→ Problem description: Extract all records. Keep each one exact.

Source data
━━━━━━━━━━━━━━━━

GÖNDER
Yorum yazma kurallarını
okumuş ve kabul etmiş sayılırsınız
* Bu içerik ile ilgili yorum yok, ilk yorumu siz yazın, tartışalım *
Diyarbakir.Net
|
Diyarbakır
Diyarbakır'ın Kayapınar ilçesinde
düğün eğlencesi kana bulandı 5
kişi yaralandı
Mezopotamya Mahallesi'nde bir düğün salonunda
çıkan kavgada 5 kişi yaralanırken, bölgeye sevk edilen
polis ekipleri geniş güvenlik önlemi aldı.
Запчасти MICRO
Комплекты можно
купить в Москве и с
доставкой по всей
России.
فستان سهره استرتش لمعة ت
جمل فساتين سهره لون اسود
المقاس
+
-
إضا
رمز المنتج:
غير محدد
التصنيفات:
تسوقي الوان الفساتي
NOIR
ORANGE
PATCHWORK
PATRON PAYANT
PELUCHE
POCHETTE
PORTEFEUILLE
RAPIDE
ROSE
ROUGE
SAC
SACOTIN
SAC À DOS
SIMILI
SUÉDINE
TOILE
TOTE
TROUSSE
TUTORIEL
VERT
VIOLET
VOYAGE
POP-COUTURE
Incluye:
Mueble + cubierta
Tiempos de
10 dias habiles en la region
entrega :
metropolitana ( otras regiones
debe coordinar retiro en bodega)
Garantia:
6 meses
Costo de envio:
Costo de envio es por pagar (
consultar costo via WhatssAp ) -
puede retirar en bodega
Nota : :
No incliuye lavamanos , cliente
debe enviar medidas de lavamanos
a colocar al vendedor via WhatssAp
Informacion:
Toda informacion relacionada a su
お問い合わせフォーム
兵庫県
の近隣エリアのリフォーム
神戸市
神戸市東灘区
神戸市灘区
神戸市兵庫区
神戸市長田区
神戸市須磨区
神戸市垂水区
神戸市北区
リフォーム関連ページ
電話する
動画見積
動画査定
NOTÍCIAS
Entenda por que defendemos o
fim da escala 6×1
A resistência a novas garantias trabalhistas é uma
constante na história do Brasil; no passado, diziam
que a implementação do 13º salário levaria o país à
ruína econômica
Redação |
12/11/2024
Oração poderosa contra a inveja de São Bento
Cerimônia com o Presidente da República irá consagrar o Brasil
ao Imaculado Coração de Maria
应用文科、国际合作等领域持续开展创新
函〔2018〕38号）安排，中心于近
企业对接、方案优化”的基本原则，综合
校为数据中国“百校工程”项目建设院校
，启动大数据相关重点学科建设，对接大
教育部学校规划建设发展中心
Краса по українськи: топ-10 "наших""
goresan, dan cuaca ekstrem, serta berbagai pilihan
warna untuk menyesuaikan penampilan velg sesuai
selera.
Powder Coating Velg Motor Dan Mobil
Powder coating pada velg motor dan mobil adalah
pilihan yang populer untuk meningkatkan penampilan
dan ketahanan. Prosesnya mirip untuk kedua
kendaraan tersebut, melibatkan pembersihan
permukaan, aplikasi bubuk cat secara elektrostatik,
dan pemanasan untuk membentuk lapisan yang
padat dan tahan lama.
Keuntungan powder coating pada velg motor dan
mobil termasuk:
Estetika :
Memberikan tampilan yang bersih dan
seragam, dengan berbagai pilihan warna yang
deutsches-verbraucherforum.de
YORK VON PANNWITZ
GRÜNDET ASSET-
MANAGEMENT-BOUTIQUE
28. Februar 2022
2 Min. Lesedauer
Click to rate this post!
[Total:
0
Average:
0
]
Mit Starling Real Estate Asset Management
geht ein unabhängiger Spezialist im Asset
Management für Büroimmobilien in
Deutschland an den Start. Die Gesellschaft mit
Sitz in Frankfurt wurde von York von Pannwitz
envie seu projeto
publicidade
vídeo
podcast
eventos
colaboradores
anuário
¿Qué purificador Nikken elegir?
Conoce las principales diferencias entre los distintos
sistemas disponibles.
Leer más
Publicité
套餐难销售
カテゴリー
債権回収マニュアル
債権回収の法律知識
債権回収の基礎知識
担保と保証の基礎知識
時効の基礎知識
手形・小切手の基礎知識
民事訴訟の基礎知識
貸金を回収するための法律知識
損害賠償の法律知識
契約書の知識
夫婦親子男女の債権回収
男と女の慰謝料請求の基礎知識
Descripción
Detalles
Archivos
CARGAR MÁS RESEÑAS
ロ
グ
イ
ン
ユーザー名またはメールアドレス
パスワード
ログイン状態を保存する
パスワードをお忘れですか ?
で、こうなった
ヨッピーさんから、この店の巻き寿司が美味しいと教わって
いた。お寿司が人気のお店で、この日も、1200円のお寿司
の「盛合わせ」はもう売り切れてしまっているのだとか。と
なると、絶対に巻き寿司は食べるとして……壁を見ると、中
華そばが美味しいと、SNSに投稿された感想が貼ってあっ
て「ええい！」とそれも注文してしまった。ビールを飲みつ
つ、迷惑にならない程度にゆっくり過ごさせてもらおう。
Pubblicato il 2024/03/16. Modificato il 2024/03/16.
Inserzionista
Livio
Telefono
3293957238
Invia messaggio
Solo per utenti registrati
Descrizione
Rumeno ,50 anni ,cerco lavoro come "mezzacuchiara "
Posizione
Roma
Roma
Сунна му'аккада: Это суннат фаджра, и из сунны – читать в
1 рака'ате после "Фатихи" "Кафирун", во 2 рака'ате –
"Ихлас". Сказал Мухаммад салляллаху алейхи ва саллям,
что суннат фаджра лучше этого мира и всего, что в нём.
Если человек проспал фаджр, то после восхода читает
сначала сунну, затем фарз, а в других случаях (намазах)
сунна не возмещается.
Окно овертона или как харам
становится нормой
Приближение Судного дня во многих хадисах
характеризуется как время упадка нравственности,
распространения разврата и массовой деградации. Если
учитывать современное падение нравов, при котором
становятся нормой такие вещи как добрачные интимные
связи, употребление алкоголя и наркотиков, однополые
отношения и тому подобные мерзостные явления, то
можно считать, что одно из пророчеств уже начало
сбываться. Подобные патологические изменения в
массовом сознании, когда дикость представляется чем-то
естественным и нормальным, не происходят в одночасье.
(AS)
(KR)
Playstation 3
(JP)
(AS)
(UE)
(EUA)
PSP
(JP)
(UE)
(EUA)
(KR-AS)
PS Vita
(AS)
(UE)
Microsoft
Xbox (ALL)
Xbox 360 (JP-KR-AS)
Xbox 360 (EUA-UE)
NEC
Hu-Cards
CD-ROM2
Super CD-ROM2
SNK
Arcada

━━━━━━━━━━━━━━━━

→ Answer for the task:
GÖNDER
Yorum yazma kurallarını
okumuş ve kabul etmiş sayılırsınız
* Bu içerik ile ilgili yorum yok, ilk yorumu siz yazın, tartışalım *
Diyarbakir.Net
|
Diyarbakır
Diyarbakır'ın Kayapınar ilçesinde
düğün eğlencesi kana bulandı 5
kişi yaralandı
Mezopotamya Mahallesi'nde bir düğün salonunda
çıkan kavgada 5 kişi yaralanırken, bölgeye sevk edilen
polis ekipleri geniş güvenlik önlemi aldı.
Запчасти MICRO
Комплекты можно
купить в Москве и с
доставкой по всей
России.
فستان سهره استرتش لمعة ت
جمل فساتين سهره لون اسود
المقاس
+
-
إضا
رمز المنتج:
غير محدد
التصنيفات:
تسوقي الوان الفساتي
NOIR
ORANGE
PATCHWORK
PATRON PAYANT
PELUCHE
POCHETTE
PORTEFEUILLE
RAPIDE
ROSE
ROUGE
SAC
SACOTIN
SAC À DOS
SIMILI
SUÉDINE
TOILE
TOTE
TROUSSE
TUTORIEL
VERT
VIOLET
VOYAGE
POP-COUTURE
Incluye:
Mueble + cubierta
Tiempos de
10 dias habiles en la region
entrega :
metropolitana ( otras regiones
debe coordinar retiro en bodega)
Garantia:
6 meses
Costo de envio:
Costo de envio es por pagar (
consultar costo via WhatssAp ) -
puede retirar en bodega
Nota : :
No incliuye lavamanos , cliente
debe enviar medidas de lavamanos
a colocar al vendedor via WhatssAp
Informacion:
Toda informacion relacionada a su
お問い合わせフォーム
兵庫県
の近隣エリアのリフォーム
神戸市
神戸市東灘区
神戸市灘区
神戸市兵庫区
神戸市長田区
神戸市須磨区
神戸市垂水区
神戸市北区
リフォーム関連ページ
電話する
動画見積
動画査定
NOTÍCIAS
Entenda por que defendemos o
fim da escala 6×1
A resistência a novas garantias trabalhistas é uma
constante na história do Brasil; no passado, diziam
que a implementação do 13º salário levaria o país à
ruína econômica
Redação |
12/11/2024
Oração poderosa contra a inveja de São Bento
Cerimônia com o Presidente da República irá consagrar o Brasil
ao Imaculado Coração de Maria
应用文科、国际合作等领域持续开展创新
函〔2018〕38号）安排，中心于近
企业对接、方案优化”的基本原则，综合
校为数据中国“百校工程”项目建设院校
，启动大数据相关重点学科建设，对接大
教育部学校规划建设发展中心
Краса по українськи: топ-10 "наших""
goresan, dan cuaca ekstrem, serta berbagai pilihan
warna untuk menyesuaikan penampilan velg sesuai
selera.
Powder Coating Velg Motor Dan Mobil
Powder coating pada velg motor dan mobil adalah
pilihan yang populer untuk meningkatkan penampilan
dan ketahanan. Prosesnya mirip untuk kedua
kendaraan tersebut, melibatkan pembersihan
permukaan, aplikasi bubuk cat secara elektrostatik,
dan pemanasan untuk membentuk lapisan yang
padat dan tahan lama.
Keuntungan powder coating pada velg motor dan
mobil termasuk:
Estetika :
Memberikan tampilan yang bersih dan
seragam, dengan berbagai pilihan warna yang
deutsches-verbraucherforum.de
YORK VON PANNWITZ
GRÜNDET ASSET-
MANAGEMENT-BOUTIQUE
28. Februar 2022
2 Min. Lesedauer
Click to rate this post!
[Total:
0
Average:
0
]
Mit Starling Real Estate Asset Management
geht ein unabhängiger Spezialist im Asset
Management für Büroimmobilien in
Deutschland an den Start. Die Gesellschaft mit
Sitz in Frankfurt wurde von York von Pannwitz
envie seu projeto
publicidade
vídeo
podcast
eventos
colaboradores
anuário
¿Qué purificador Nikken elegir?
Conoce las principales diferencias entre los distintos
sistemas disponibles.
Leer más
Publicité
套餐难销售
カテゴリー
債権回収マニュアル
債権回収の法律知識
債権回収の基礎知識
担保と保証の基礎知識
時効の基礎知識
手形・小切手の基礎知識
民事訴訟の基礎知識
貸金を回収するための法律知識
損害賠償の法律知識
契約書の知識
夫婦親子男女の債権回収
男と女の慰謝料請求の基礎知識
Descripción
Detalles
Archivos
CARGAR MÁS RESEÑAS
ロ
グ
イ
ン
ユーザー名またはメールアドレス
パスワード
ログイン状態を保存する
パスワードをお忘れですか ?
で、こうなった
ヨッピーさんから、この店の巻き寿司が美味しいと教わって
いた。お寿司が人気のお店で、この日も、1200円のお寿司
の「盛合わせ」はもう売り切れてしまっているのだとか。と
なると、絶対に巻き寿司は食べるとして……壁を見ると、中
華そばが美味しいと、SNSに投稿された感想が貼ってあっ
て「ええい！」とそれも注文してしまった。ビールを飲みつ
つ、迷惑にならない程度にゆっくり過ごさせてもらおう。
Pubblicato il 2024/03/16. Modificato il 2024/03/16.
Inserzionista
Livio
Telefono
3293957238
Invia messaggio
Solo per utenti registrati
Descrizione
Rumeno ,50 anni ,cerco lavoro come "mezzacuchiara "
Posizione
Roma
Roma
Сунна му'аккада: Это суннат фаджра, и из сунны – читать в
1 рака'ате после "Фатихи" "Кафирун", во 2 рака'ате –
"Ихлас". Сказал Мухаммад салляллаху алейхи ва саллям,
что суннат фаджра лучше этого мира и всего, что в нём.
Если человек проспал фаджр, то после восхода читает
сначала сунну, затем фарз, а в других случаях (намазах)
сунна не возмещается.
Окно овертона или как харам
становится нормой
Приближение Судного дня во многих хадисах
характеризуется как время упадка нравственности,
распространения разврата и массовой деградации. Если
учитывать современное падение нравов, при котором
становятся нормой такие вещи как добрачные интимные
связи, употребление алкоголя и наркотиков, однополые
отношения и тому подобные мерзостные явления, то
можно считать, что одно из пророчеств уже начало
сбываться. Подобные патологические изменения в
массовом сознании, когда дикость представляется чем-то
естественным и нормальным, не происходят в одночасье.
(AS)
(KR)
Playstation 3
(JP)
(AS)
(UE)
(EUA)
PSP
(JP)
(UE)
(EUA)
(KR-AS)
PS Vita
(AS)
(UE)
Microsoft
Xbox (ALL)
Xbox 360 (JP-KR-AS)
Xbox 360 (EUA-UE)
NEC
Hu-Cards
CD-ROM2
Super CD-ROM2
SNK
Arcada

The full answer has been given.